How Well Do International Drug Conventions Protect Public Health?

University of Melbourne (Room), University of Maryland (Reuter)
As stated in the abstract of this Lancet study on national and international illicit drug use policies [footnotes removed by the editor]: "The Single Convention on Narcotic Drugs in 1961 aimed to eliminate the illicit production and non-medical use of cannabis, cocaine, and opioids, an aim later extended to many pharmaceutical drugs. Over the past 50 years international drug treaties have neither prevented the globalisation of the illicit production and non-medical use of these drugs, nor, outside of developed countries, made these drugs adequately available for medical use. The system has also arguably worsened the human health and wellbeing of drug users by increasing the number of drug users imprisoned, discouraging effective countermeasures to the spread of HIV by injecting drug users, and creating an environment conducive to the violation of drug users' human rights. The international system has belatedly accepted measures to reduce the harm from injecting drug use, but national attempts to reduce penalties for drug use while complying with the treaties have often increased the number of drug users involved with the criminal justice system. The international treaties have also constrained national policy experimentation because they require nation states to criminalise drug use. The adoption of national policies that are more aligned with the risks of different drugs and the effectiveness of controls will require the amendment of existing treaties, the formulation of new treaties, or withdrawal of states from existing treaties and re-accession with reservations."
Related to the spread of HIV: "The international conventions severely restrict the ability of national governments to experiment with alternative drug control systems by requiring all signatories to criminalise non-medical drug use. This constraint has had different effects on policies for injected drugs like heroin and cocaine and policies for the most widely used illicit drug, cannabis.

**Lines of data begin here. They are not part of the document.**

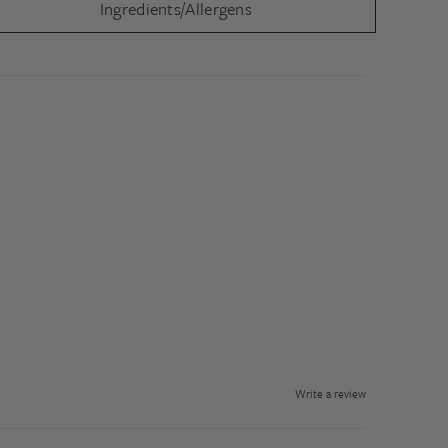
Ingredients/Allergens
Write a review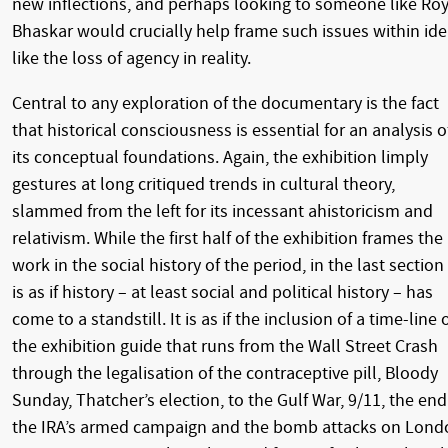
new inflections, and perhaps looking to someone like Ro
Bhaskar would crucially help frame such issues within id
like the loss of agency in reality.
Central to any exploration of the documentary is the fact
that historical consciousness is essential for an analysis o
its conceptual foundations. Again, the exhibition limply
gestures at long critiqued trends in cultural theory,
slammed from the left for its incessant ahistoricism and
relativism. While the first half of the exhibition frames the
work in the social history of the period, in the last section 
is as if history – at least social and political history – has
come to a standstill. It is as if the inclusion of a time-line 
the exhibition guide that runs from the Wall Street Crash
through the legalisation of the contraceptive pill, Bloody
Sunday, Thatcher’s election, to the Gulf War, 9/11, the end
the IRA’s armed campaign and the bomb attacks on Lond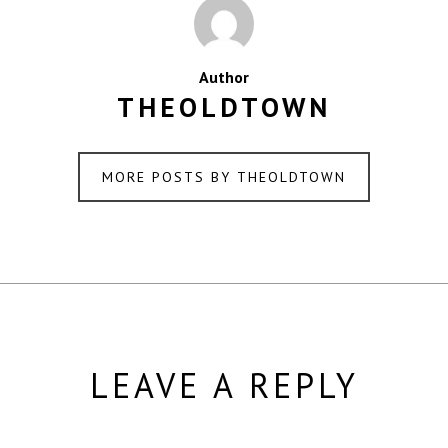
Author
THEOLDTOWN
MORE POSTS BY THEOLDTOWN
LEAVE A REPLY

In the case of injected drugs, public health advocates in many developed countries have successfully campaigned to provide clean injecting equipment to prevent HIV transmission. Eight countries (Australia, Canada, Germany, Luxembourg, the Netherlands, Norway, Spain, and Switzerland) have provided supervised injecting centres to reduce blood-borne virus transmission and overdose and to increase drug users' contact with treatment services. These changes, which have largely been made without legislation to remove criminal penalties for use, have been criticised by UNODC [United Nations Office of Drug Control] and the International Narcotics Control Board as contrary to the treaties. UNODC has now accepted that needle and syringe programmes and treatment diversion programmes comply with the treaties, but the International Narcotics Control Board continues to argue that the status of supervised injection centres is unclear....
Research summaries suggest that the effects of increased criminalisation on prevalence of drug use is negligible. The proposition that the international drug control system has had a positive effect on human health and wellbeing is difficult to defend, even if precise accounting for the system's aggregate effects is impossible...
Research lends support to harm reduction services for problem drug users (eg, opioid substitution treatment, needle and syringe programmes, antiretroviral treatment, and other psychosocial interventions), most of which the international system now supports. These developments in harm reduction are welcome, but a more radical overhaul of the international system is needed to attune it to differences in the risks posed by different prohibited drugs."
The report suggests 4 models of drug control with differing approaches to limitation, structure of choices, punishment, and minimisation of rates of use and harm. It reviews possible amendments to international treaties.
The conclusion suggests: "National experimentation in approaches to prevention and reduction of drug-related harm should be allowed. The international drug treaties in their present form seriously constrain governments' capacities to engage in such policy experiments. They have restricted the freedom of action to change penalties for personal use, with the result that reduction in penalties has sometimes counterproductively increased the numbers of young people penalised for drug offences. Countries that wish to experiment with different ways of regulating drug use and reducing drug-related harm will need to consider opting out of provisions of the existing drug control treaties."
The Lancet, Volume 379, Issue 9810, Pages 84 - 91, January 7 2012.